Data for patent bilbiographic and full text is provided in XML format with individual XML files for each individual patent. The XML file structure is governed by the World Intellectual Property Organization (WIPO) standard ST.36 for patent data.

Record and data content

Records for both patent applications and granted patents are included. Patent data is open to public inspection after a confidentiality period of up to 18 months after the earliest filing date of an application. As a result, patent files consist of either a patent application or a patent that has been issued or granted.

Each XML file includes the following types of information regarding the granted patent or patent application:

  • Bibliographic data (names and addresses of inventors, assignee's and agents, critical dates such as filing, publication & issuing, classification codes, etc.)
  • Title and abstract text (a short description of the invention)
  • Claims (a legal description of the scope of the patent and defines the specific attributes of the invention that are protected from infringement)
  • Disclosure/description (the full description of the invention)

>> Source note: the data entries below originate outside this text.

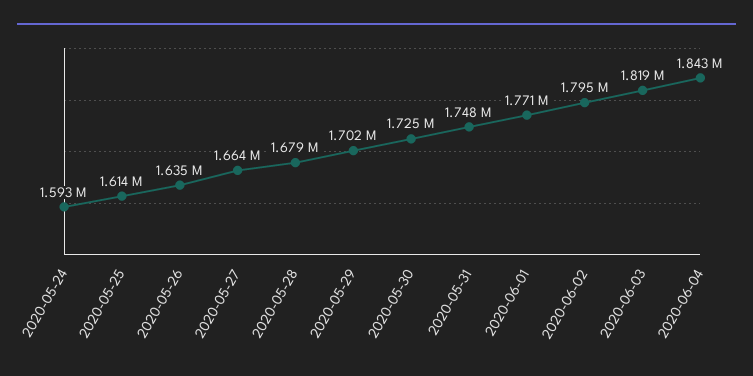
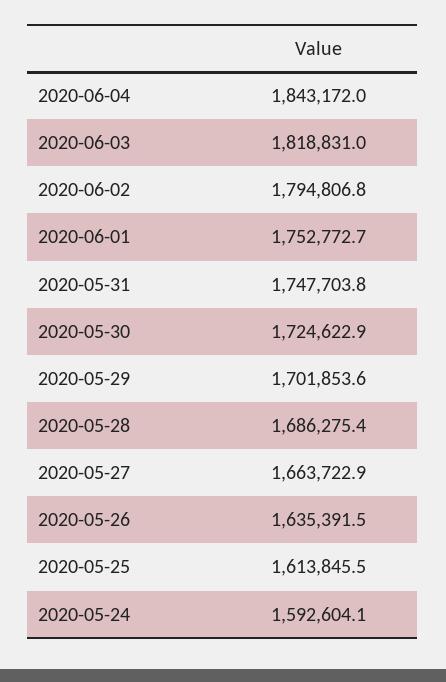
  {
    "2020-05-24": 1592604.1,
    "2020-05-25": 1613845.5,
    "2020-05-26": 1635391.5,
    "2020-05-27": 1663722.9,
-   "2020-05-28": 1679000,
+   "2020-05-28": 1686275.4,
    "2020-05-29": 1701853.6,
    "2020-05-30": 1724622.9,
    "2020-05-31": 1747703.8,
-   "2020-06-01": 1771000,
+   "2020-06-01": 1752772.7,
    "2020-06-02": 1794806.8,
    "2020-06-03": 1818831,
    "2020-06-04": 1843172
  }

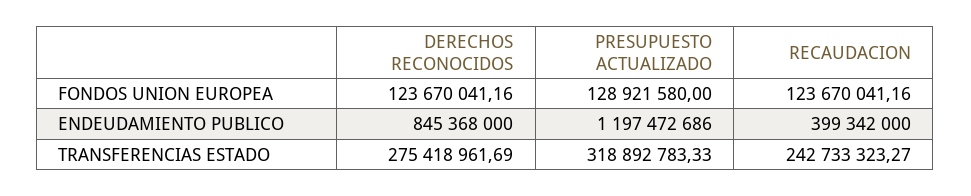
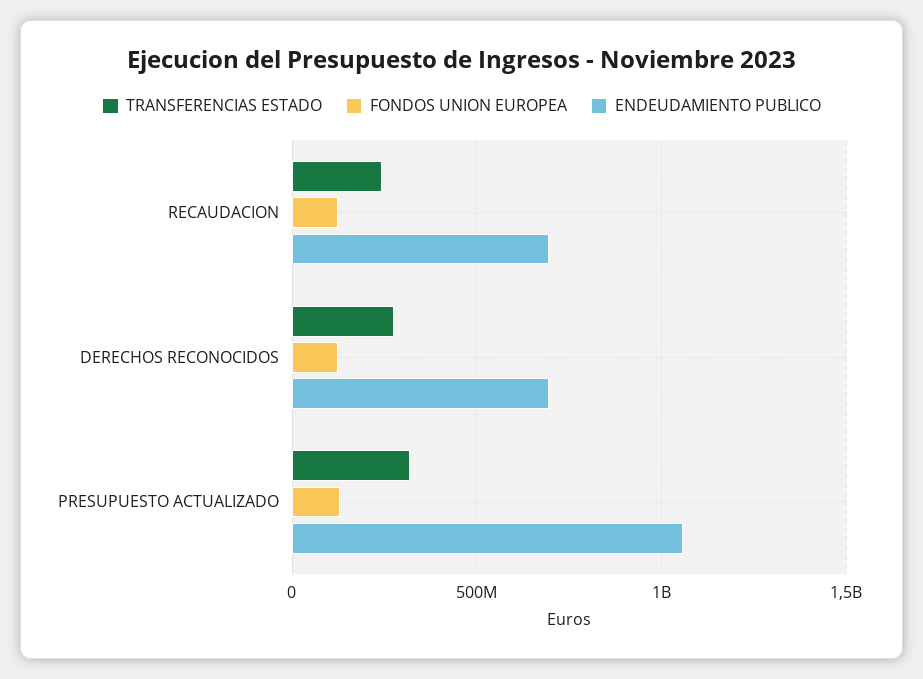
  {
    "FONDOS UNION EUROPEA": {
      "DERECHOS RECONOCIDOS": 123670041.16,
      "PRESUPUESTO ACTUALIZADO": 128921580,
      "RECAUDACION": 123670041.16
    },
    "ENDEUDAMIENTO PUBLICO": {
-     "DERECHOS RECONOCIDOS": 845368000,
+     "DERECHOS RECONOCIDOS": 700000000,
-     "PRESUPUESTO ACTUALIZADO": 1197472686,
+     "PRESUPUESTO ACTUALIZADO": 1050000000,
-     "RECAUDACION": 399342000
+     "RECAUDACION": 700000000
    },
    "TRANSFERENCIAS ESTADO": {
      "DERECHOS RECONOCIDOS": 275418961.69,
      "PRESUPUESTO ACTUALIZADO": 318892783.33,
      "RECAUDACION": 242733323.27
    }
  }

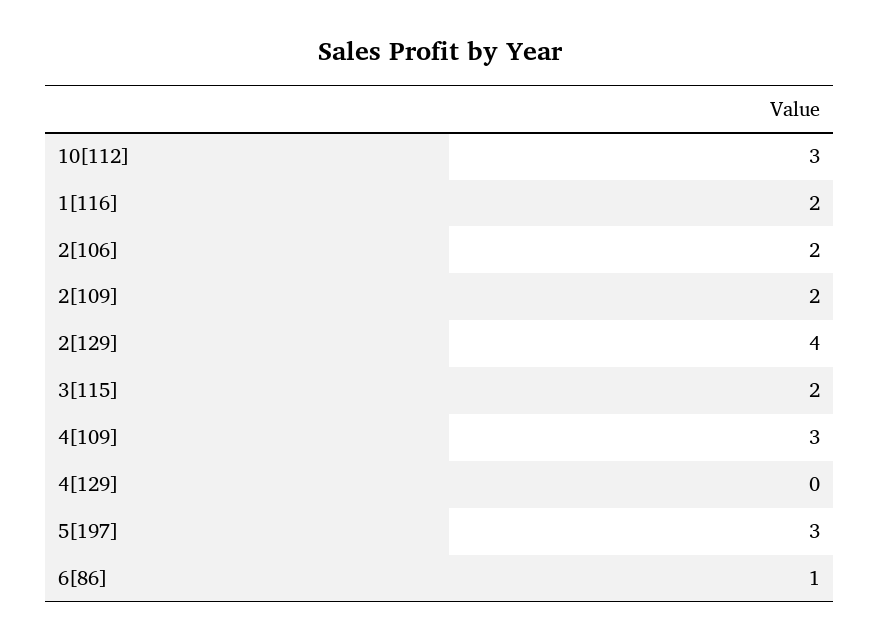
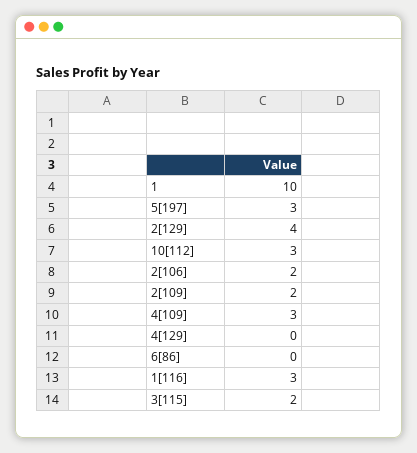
  {
    "10[112]": 3,
-   "1[116]": 2,
+   "1[116]": 3,
    "2[106]": 2,
    "2[109]": 2,
    "2[129]": 4,
    "3[115]": 2,
    "4[109]": 3,
    "4[129]": 0,
    "5[197]": 3,
-   "6[86]": 1
+   "6[86]": 0,
+   "1": 10
  }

Production schedule: weekly and annually

Weekly production

On a weekly basis, a collection of XML files are produced for all patent applications or granted patents that have been updated or are new. These collections of updated and new files are provided for the current calendar year. This results in 52 weekly collections that range from 50 MB to 120 MB in size depending on volume of activity.

The naming convention for XML files includes the patent number and the extraction date. In addition to the XML files, a "Log" file and "OpStat" file are produced for both new and updated patents. The "Log" file contains a list of all patents extracted and the "OpStat" file provides statistics related to the extraction process.

Annual production

On an annual basis, a complete refreshed collection of XML files of patent bibliographic and full text data is produced. This includes all patents from 1869 to the most recent completed calendar year. Collections are organized by year based on either granted issue date, or file update date in the case of applications.

As of 2017, a collection of refreshed patent data consisted of 236 folders of approximately 28 GB. The naming convention for XML files includes the patent number and the extraction date.